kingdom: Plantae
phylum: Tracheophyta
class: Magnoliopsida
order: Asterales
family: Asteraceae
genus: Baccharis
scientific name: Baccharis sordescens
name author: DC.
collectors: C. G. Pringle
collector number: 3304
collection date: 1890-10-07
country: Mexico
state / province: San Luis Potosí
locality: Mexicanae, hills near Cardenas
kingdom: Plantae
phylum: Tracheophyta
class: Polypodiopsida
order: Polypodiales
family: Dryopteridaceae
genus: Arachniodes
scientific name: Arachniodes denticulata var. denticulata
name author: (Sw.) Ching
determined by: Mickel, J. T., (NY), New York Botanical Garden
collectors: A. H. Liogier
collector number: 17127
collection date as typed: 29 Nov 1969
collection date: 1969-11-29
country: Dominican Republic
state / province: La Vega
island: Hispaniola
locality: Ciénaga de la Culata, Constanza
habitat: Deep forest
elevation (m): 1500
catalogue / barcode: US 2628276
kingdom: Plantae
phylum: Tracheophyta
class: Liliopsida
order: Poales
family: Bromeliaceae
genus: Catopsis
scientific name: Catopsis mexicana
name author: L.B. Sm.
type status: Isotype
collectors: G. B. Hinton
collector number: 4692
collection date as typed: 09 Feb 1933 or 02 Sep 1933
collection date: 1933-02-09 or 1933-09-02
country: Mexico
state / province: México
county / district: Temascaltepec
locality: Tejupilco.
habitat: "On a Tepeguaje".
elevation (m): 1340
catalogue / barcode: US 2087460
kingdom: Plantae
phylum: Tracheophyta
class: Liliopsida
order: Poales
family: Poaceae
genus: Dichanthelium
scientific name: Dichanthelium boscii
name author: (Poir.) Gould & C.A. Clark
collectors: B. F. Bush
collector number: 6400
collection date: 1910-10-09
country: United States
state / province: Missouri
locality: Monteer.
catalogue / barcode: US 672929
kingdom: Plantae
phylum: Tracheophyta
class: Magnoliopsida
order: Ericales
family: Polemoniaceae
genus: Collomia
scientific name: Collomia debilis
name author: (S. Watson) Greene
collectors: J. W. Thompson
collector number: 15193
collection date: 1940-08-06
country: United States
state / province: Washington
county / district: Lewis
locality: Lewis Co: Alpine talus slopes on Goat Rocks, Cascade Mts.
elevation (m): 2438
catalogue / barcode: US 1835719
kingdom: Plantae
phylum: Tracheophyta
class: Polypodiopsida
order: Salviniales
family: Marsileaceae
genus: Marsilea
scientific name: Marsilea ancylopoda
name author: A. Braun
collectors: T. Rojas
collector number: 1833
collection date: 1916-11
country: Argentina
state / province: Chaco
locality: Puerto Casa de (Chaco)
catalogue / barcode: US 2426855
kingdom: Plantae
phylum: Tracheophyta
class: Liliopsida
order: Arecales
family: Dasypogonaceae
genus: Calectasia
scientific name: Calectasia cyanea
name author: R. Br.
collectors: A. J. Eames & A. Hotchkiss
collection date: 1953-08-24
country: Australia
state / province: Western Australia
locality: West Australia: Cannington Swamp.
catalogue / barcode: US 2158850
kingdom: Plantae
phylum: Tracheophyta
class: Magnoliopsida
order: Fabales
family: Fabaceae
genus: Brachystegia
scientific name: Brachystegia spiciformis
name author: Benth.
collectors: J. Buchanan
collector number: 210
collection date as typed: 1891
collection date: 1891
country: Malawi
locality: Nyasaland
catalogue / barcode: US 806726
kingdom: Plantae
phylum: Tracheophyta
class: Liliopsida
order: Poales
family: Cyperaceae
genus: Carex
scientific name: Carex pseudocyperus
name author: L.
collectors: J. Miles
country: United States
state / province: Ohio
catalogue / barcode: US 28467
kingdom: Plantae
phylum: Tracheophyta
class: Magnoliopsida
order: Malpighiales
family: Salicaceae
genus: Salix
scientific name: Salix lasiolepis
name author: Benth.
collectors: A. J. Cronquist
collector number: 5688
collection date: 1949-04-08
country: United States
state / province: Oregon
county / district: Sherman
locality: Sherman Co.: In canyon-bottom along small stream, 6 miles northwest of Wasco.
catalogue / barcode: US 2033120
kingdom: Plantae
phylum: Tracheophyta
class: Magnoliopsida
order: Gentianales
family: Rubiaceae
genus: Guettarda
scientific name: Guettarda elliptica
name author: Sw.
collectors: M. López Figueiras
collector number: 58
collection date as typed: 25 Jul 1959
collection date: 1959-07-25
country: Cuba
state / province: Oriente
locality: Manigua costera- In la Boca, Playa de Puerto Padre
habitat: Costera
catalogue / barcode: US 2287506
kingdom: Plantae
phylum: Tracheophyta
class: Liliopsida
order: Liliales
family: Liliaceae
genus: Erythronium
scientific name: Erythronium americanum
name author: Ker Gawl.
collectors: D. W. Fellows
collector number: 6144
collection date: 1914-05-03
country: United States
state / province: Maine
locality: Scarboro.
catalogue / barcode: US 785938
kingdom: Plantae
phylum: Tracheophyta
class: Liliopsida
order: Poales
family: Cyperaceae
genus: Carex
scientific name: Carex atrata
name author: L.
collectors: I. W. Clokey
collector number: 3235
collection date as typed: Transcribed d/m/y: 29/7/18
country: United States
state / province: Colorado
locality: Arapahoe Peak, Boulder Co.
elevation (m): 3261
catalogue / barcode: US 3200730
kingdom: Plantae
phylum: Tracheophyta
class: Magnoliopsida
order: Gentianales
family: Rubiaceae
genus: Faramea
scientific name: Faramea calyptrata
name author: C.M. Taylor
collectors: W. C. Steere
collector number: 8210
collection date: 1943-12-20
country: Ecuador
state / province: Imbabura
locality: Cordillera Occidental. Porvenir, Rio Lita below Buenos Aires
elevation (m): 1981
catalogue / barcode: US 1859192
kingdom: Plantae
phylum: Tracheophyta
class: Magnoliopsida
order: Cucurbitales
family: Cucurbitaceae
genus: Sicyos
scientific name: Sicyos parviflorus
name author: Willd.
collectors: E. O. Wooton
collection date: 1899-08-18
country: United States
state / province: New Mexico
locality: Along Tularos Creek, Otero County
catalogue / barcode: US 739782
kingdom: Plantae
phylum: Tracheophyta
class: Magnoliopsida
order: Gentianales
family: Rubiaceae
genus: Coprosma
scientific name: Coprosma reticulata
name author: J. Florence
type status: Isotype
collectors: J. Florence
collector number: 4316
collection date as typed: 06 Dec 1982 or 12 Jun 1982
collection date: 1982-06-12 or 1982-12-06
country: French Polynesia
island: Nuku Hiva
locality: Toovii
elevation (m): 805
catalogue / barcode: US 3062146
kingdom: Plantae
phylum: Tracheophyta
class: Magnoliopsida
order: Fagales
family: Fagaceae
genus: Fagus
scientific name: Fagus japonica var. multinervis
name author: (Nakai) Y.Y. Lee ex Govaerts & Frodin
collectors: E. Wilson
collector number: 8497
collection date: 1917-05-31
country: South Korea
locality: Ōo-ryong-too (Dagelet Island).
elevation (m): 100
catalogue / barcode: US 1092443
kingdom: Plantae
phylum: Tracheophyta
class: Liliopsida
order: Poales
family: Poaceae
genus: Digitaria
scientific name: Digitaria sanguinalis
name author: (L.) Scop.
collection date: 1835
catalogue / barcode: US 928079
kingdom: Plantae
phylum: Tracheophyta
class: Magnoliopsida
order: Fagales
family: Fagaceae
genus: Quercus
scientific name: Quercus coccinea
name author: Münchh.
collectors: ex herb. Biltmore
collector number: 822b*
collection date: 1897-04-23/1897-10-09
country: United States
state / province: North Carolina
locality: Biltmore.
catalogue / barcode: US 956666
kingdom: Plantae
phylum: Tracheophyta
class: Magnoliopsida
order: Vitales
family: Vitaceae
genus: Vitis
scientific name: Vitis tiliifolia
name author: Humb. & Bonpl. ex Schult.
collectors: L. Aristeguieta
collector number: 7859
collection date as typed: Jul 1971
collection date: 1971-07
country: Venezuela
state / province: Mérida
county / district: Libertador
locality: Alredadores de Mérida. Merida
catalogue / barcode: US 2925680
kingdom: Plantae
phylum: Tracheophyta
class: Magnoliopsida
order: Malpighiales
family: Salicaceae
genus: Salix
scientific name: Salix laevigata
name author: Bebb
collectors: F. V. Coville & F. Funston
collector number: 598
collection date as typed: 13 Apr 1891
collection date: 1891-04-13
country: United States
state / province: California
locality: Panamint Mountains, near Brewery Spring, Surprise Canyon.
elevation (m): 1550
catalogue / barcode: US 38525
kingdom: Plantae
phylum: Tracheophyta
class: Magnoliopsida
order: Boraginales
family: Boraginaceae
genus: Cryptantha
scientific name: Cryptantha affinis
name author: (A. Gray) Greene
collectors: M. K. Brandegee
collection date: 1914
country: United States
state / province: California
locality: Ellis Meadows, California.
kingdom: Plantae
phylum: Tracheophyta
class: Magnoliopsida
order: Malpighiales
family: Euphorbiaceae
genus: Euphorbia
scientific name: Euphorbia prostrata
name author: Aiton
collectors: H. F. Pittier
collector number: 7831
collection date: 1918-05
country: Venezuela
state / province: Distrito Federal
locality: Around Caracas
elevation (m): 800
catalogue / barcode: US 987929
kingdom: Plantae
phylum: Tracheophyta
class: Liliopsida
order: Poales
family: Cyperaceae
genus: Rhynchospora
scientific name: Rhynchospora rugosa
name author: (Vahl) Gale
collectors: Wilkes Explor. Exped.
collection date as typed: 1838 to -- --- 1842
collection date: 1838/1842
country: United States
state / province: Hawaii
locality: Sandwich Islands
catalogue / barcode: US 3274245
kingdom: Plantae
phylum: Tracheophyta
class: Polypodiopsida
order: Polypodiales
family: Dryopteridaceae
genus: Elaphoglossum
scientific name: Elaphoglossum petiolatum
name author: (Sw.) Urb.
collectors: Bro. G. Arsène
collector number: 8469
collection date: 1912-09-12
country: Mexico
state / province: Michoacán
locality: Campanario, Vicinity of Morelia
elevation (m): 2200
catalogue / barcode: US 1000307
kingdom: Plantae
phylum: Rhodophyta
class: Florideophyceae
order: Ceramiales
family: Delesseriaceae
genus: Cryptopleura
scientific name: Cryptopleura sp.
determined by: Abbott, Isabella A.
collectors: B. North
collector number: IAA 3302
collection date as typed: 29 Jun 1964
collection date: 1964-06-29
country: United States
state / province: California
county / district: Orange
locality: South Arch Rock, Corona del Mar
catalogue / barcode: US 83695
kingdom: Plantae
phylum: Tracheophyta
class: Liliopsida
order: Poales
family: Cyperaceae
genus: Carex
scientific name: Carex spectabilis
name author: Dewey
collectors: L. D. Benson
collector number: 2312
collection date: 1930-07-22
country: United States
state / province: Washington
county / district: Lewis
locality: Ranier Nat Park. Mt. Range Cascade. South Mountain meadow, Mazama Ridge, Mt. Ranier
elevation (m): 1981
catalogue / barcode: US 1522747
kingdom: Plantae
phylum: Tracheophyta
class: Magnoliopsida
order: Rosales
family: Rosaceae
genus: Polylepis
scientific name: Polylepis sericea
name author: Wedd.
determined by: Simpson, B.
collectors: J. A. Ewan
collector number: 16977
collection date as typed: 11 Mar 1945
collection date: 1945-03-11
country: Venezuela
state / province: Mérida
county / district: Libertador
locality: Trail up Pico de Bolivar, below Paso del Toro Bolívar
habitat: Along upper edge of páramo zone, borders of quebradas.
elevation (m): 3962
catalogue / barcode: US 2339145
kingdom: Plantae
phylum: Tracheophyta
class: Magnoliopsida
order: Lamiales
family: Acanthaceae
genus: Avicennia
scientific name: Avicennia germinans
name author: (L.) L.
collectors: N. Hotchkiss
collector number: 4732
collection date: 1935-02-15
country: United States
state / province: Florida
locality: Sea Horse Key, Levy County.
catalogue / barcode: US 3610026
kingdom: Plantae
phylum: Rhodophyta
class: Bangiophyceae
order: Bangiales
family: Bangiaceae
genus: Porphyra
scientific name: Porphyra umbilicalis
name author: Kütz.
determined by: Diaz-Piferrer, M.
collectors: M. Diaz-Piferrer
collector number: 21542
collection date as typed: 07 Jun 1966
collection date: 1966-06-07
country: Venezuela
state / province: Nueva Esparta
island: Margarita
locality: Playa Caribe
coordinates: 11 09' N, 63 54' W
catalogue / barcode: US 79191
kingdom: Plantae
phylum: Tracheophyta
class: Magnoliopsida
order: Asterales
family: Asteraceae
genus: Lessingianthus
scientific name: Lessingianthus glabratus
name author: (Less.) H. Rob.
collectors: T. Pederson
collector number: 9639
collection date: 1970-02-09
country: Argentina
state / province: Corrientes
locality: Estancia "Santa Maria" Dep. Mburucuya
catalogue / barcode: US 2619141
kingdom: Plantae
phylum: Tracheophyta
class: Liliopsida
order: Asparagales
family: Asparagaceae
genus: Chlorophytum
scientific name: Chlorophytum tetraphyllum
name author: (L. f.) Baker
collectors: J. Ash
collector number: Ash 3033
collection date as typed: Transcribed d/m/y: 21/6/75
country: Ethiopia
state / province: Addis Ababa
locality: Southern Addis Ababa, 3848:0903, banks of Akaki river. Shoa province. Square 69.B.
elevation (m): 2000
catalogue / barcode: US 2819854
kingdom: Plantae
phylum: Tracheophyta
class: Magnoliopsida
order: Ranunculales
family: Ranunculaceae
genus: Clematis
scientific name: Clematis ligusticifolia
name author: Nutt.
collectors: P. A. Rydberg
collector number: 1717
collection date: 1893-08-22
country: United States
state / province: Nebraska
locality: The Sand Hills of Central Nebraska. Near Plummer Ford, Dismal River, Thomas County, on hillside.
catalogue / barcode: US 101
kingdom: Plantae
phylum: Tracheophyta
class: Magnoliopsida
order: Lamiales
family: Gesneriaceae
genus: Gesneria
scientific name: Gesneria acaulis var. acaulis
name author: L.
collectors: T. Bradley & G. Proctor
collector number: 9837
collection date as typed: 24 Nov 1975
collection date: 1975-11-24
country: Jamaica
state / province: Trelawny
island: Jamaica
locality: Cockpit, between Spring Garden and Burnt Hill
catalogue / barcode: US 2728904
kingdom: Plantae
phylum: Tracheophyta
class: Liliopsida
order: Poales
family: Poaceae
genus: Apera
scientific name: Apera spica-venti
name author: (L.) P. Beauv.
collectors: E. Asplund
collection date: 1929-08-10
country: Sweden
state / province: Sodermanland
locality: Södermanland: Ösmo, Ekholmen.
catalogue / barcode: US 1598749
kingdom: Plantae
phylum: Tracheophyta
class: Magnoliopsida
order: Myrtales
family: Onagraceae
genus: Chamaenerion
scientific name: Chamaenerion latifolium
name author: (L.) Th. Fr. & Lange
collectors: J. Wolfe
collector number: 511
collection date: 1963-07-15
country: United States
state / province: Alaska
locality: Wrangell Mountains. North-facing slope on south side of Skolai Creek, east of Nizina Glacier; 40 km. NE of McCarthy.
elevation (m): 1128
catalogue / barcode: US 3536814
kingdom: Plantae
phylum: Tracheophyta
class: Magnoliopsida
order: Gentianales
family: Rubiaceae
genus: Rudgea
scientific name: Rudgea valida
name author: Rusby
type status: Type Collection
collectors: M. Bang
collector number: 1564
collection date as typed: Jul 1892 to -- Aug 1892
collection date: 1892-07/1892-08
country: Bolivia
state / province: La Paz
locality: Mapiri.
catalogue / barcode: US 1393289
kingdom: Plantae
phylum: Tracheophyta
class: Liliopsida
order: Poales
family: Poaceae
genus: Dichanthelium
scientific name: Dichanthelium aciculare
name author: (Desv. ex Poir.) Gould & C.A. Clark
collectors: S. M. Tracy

#####

» What to produce:
Rewrite the items from the line holding "collection date: 1892-07/1892-08" through the end of the items, both ends included, changing "collectors" to "collected by" and keeping all else the same.

» Right answer:
collection date: 1892-07/1892-08
country: Bolivia
state / province: La Paz
locality: Mapiri.
catalogue / barcode: US 1393289
kingdom: Plantae
phylum: Tracheophyta
class: Liliopsida
order: Poales
family: Poaceae
genus: Dichanthelium
scientific name: Dichanthelium aciculare
name author: (Desv. ex Poir.) Gould & C.A. Clark
collected by: S. M. Tracy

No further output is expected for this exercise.